Fortunately for the rabbit, my dog has an ON/OFF switch, which came into operation some time after he rounded the corner and disappeared downhill. As my daughter puts it, he must have had an “Oh shit!” moment when he suddenly realised I was no longer attached to the end of his lead. I wish I could have seen it. By the time I rounded the bend he was already trotting  back up the hill, lead trailing behind. In the distance I saw the motionless bunny silhouette – the position of its ears expressive as a bubble above its little pointed head: “Thinks: Is that it?!”

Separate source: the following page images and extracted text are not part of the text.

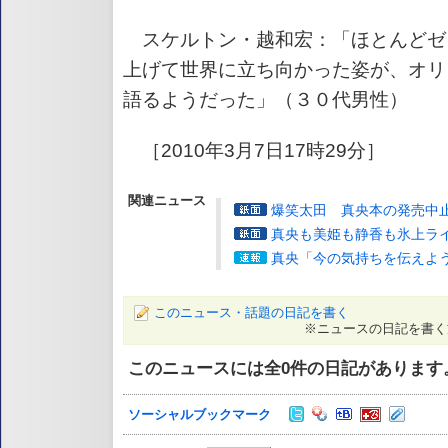
スケルトン・越和宏：「ほとんどゼ
上げて世界に立ち向かった姿が、オリ
語るようだった」（３０代男性）
［2010年3月7日17時29分］
関連ニュース
爆笑太田 真央本の発売中
真央も美姫も静香も氷上ラ
真央「今の気持ちを伝えよ
このニュース・話題の日記を書く
※ニュースの日記を書く
このニュースには全
0
件の日記があります
ソーシャルブックマーク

This morning (Monday) I made sure to give the scene of the bunny incident a wide berth. I also set out earlier to miss the morning traffic. However, as we began our ascent of the hill, what should I see but not one, not two, but four black bunnies lolloping down the road toward us.

I might weigh a little less than “Rover” and have a fraction of the olfactory glands, but the wind was in my favour and I have the advantage of walking upright, so I spotted the rabbits first. If the road had been a stage and the rabbits a troupe of ballerinas in black leotards, they could not have “filled their space” more effectively. They were hopping everywhere with strange confidence. Father Rabbit was probably telling his offspring the story of the chase: “And here the brute turned tail and fled…”

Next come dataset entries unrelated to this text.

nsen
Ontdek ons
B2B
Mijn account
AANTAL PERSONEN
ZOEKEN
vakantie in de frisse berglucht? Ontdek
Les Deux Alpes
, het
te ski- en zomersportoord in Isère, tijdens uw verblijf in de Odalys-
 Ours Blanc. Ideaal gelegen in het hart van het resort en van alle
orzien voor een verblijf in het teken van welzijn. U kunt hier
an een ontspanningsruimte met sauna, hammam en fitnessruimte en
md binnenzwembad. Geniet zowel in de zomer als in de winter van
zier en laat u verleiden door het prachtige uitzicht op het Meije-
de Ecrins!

“Rover” and I (swiftly) took a side-road. I was just congratulating myself on my quick thinking when I spotted yet another black bunny – considerably smaller perhaps, but still undeniably Rabbit.  This time there was no alternate route, but “Rover” did not so much as blink. His ears gave a little flicker of recognition as we walked by, but he now knew the rules (or maybe bunny was under-sized).  Bunnikins hopped smartly through the fence to join Mother, waiting motionless and gnome-like in the flowers.

Now we get to the part where I have to mention my Book. The first agent I approached in an attempt to market my wares twelve years ago, told me my book was not politically correct, because it was about gundogs and mentioned blood sports. People don’t want to read about such things these days, I was told. Apparently we must write about a world where violence does not exist – give our readers escapism, humour  and fantasy.  (Ring a blyton bell?)

Unfortunately, my book is about reality. How was I expected to paint a picture of the dangers of firearms or tell a story of domestic violence without breaching these bounds of “political correctness”?

No, I do not support blood sports. No, I do not own a firearm. No, I do not advocate gun ownership. And above all, No, I am not the hero of my own novel.  Just because I write about something does not mean that I “own” it or identify with it in any way. I am simply describing something that I feel deserves attention. I am neither passing judgement nor advocating particular behaviour – only trying to tell it like it is.

Despite providing endless escapism and “ideal” worlds where (if I remember rightly) no bunnies were actually harmed, Enid Blyton has been blamed for many things (Big Ears, Golliwogs). I believe that even Black Beauty has had its share of criticism (my bunnies just happen to be black – all of them – don’t ask me why). Yes, the world has changed for the better in some ways. But I don’t think we should judge things from a distance, be that from another country or across the expanse of years. The process by which two bunnies become six over an interval of three days is no theoretical mathematical exercise. It is the firm foundation on which blood sports were originally based. Dear old Enid Blyton was closer to that kind of reasoning than we are today. Her Rovers could chase rabbits to their hearts’ content, whereas ours must be restrained and taught manners.

If by the end of the week my six bunnies have become, say, thirty-six,  I might find myself unable to flick Rover’s switch. Then what? My mother (93) could probably still make rabbit stew with equanimity, but I’m incapable of burying a soft furry corpse at the bottom of the garden. Gosh, better bring on the lemonade and chocolate biscuits – looks like I might be needing it!